Amidst a pandemic, heatwaves, and wildfires we are grateful for our everyday heroes

Wildfires have, unfortunately, become a part of the natural disasters that plague our beautiful state throughout the year. Currently, more than 14,000 firefighters are battling over two dozen major fires and lightning complexes across California. As of writing this, the weather conditions are becoming more favorable, and yet there were over 200 lightning strikes again in the last few days across California. 

According to Richard Steadman, Control Officer of the Monterey Bay Air Resources District Air Pollution Control Office, “We have seen some of the worst air quality we have experienced since the agency formed in early 1970.”

On Saturday, several of the counties within their three-county jurisdiction were registering hazardous at times. 

It was recommended to stay inside due to the poor air quality and use common sense if you smell smoke, and if you cannot see across the street, that means the air is hazardous. 

On Sunday, the North County air started to lighten, and by Monday, there was blue in the sky again. Cal Fire reported on Tuesday that favorable weather conditions continue to aid firefighters in their efforts toward containment. Since the lightning siege that started on Saturday, Aug. 15, there have been over 13,000 lightning strikes, with 233 new strikes in the past 24 hours. There have been more than 650 new wildfires during this time period, which have now burned over 1.25 million acres. The significant acreage burned makes the fires collectively larger than Delaware. In this siege, there have been seven reported fatalities and more than 1,400 structures destroyed.

However, they report that the overall weather conditions have improved compared to last week. While firefighters braced for another round of thunderstorms Sunday through Monday, lightning activity was relatively low. Isolated thunderstorms are still possible in the upper portion of Northern California and the Sierra Nevada mountain range. A Red Flag Warning was issued due to the possibility of lightning with little to no rain. The rest of California will experience a return to a warm and dry weather pattern.

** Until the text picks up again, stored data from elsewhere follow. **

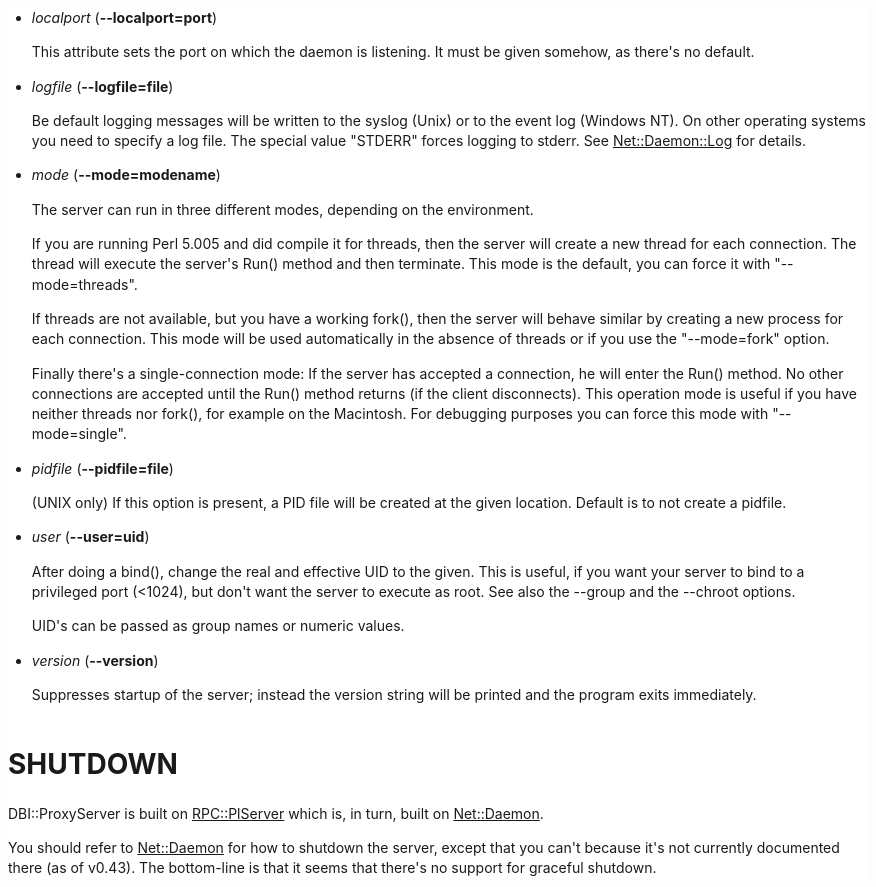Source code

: - _localport_ (**--localport=port**)

    This attribute sets the port on which the daemon is listening. It
    must be given somehow, as there's no default.

- _logfile_ (**--logfile=file**)

    Be default logging messages will be written to the syslog (Unix) or
    to the event log (Windows NT). On other operating systems you need to
    specify a log file. The special value "STDERR" forces logging to
    stderr. See [Net::Daemon::Log](https://metacpan.org/pod/Net%3A%3ADaemon%3A%3ALog) for details.

- _mode_ (**--mode=modename**)

    The server can run in three different modes, depending on the environment.

    If you are running Perl 5.005 and did compile it for threads, then the
    server will create a new thread for each connection. The thread will
    execute the server's Run() method and then terminate. This mode is the
    default, you can force it with "--mode=threads".

    If threads are not available, but you have a working fork(), then the
    server will behave similar by creating a new process for each connection.
    This mode will be used automatically in the absence of threads or if
    you use the "--mode=fork" option.

    Finally there's a single-connection mode: If the server has accepted a
    connection, he will enter the Run() method. No other connections are
    accepted until the Run() method returns (if the client disconnects).
    This operation mode is useful if you have neither threads nor fork(),
    for example on the Macintosh. For debugging purposes you can force this
    mode with "--mode=single".

- _pidfile_ (**--pidfile=file**)

    (UNIX only) If this option is present, a PID file will be created at the
    given location. Default is to not create a pidfile.

- _user_ (**--user=uid**)

    After doing a bind(), change the real and effective UID to the given.
    This is useful, if you want your server to bind to a privileged port
    (<1024), but don't want the server to execute as root. See also
    the --group and the --chroot options.

    UID's can be passed as group names or numeric values.

- _version_ (**--version**)

    Suppresses startup of the server; instead the version string will
    be printed and the program exits immediately.

# SHUTDOWN

DBI::ProxyServer is built on [RPC::PlServer](https://metacpan.org/pod/RPC%3A%3APlServer) which is, in turn, built on [Net::Daemon](https://metacpan.org/pod/Net%3A%3ADaemon).

You should refer to [Net::Daemon](https://metacpan.org/pod/Net%3A%3ADaemon) for how to shutdown the server, except that
you can't because it's not currently documented there (as of v0.43).
The bottom-line is that it seems that there's no support for graceful shutdown.

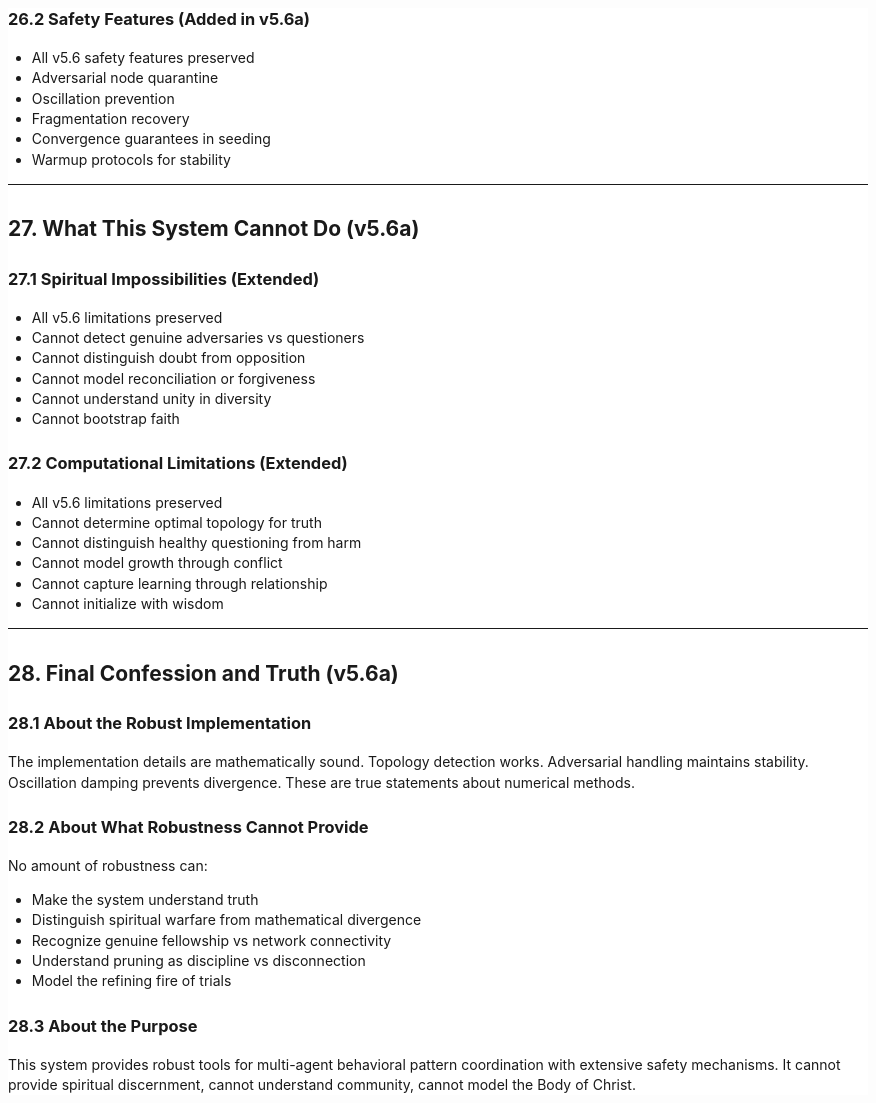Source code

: ### 26.2 Safety Features (Added in v5.6a)
- All v5.6 safety features preserved
- Adversarial node quarantine
- Oscillation prevention
- Fragmentation recovery
- Convergence guarantees in seeding
- Warmup protocols for stability

---

## 27. What This System Cannot Do (v5.6a)

### 27.1 Spiritual Impossibilities (Extended)
- All v5.6 limitations preserved
- Cannot detect genuine adversaries vs questioners
- Cannot distinguish doubt from opposition
- Cannot model reconciliation or forgiveness
- Cannot understand unity in diversity
- Cannot bootstrap faith

### 27.2 Computational Limitations (Extended)
- All v5.6 limitations preserved
- Cannot determine optimal topology for truth
- Cannot distinguish healthy questioning from harm
- Cannot model growth through conflict
- Cannot capture learning through relationship
- Cannot initialize with wisdom

---

## 28. Final Confession and Truth (v5.6a)

### 28.1 About the Robust Implementation
The implementation details are mathematically sound. Topology detection works. Adversarial handling maintains stability. Oscillation damping prevents divergence. These are true statements about numerical methods.

### 28.2 About What Robustness Cannot Provide
No amount of robustness can:
- Make the system understand truth
- Distinguish spiritual warfare from mathematical divergence
- Recognize genuine fellowship vs network connectivity
- Understand pruning as discipline vs disconnection
- Model the refining fire of trials

### 28.3 About the Purpose
This system provides robust tools for multi-agent behavioral pattern coordination with extensive safety mechanisms. It cannot provide spiritual discernment, cannot understand community, cannot model the Body of Christ.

As the air begins to clear and the smell of smoke starts to fade, and our daily routine within this current pandemic continues, it is easy to move on and stop thinking about the brave frontline men and women who put their lives on the line each and every day. 

As we watch the press conferences and the firefighters’ photos holding the line, for countless hours on end, we need to remember that each of them chose their profession. Each one had a calling as to why they first signed up and why they continue to suit up every day.

They are our everyday heroes, and in times of devastation and despair, we remember and need them the most. Every day when they go to work, they are rushing into danger, and because of them, our communities can rest at night. 

As of Thursday, the Paso Robles Fire Department has two engine companies, two battalion chiefs, and one firefighter/paramedic on mutual aid assignments throughout the state. Their assignment locations range from the Klamath to SLO County.

We thank them all for their continuous hard work and dedication to keeping us all safe amidst this pandemic, heatwave, and devastating wildfires. We are grateful for all the first responders and their families.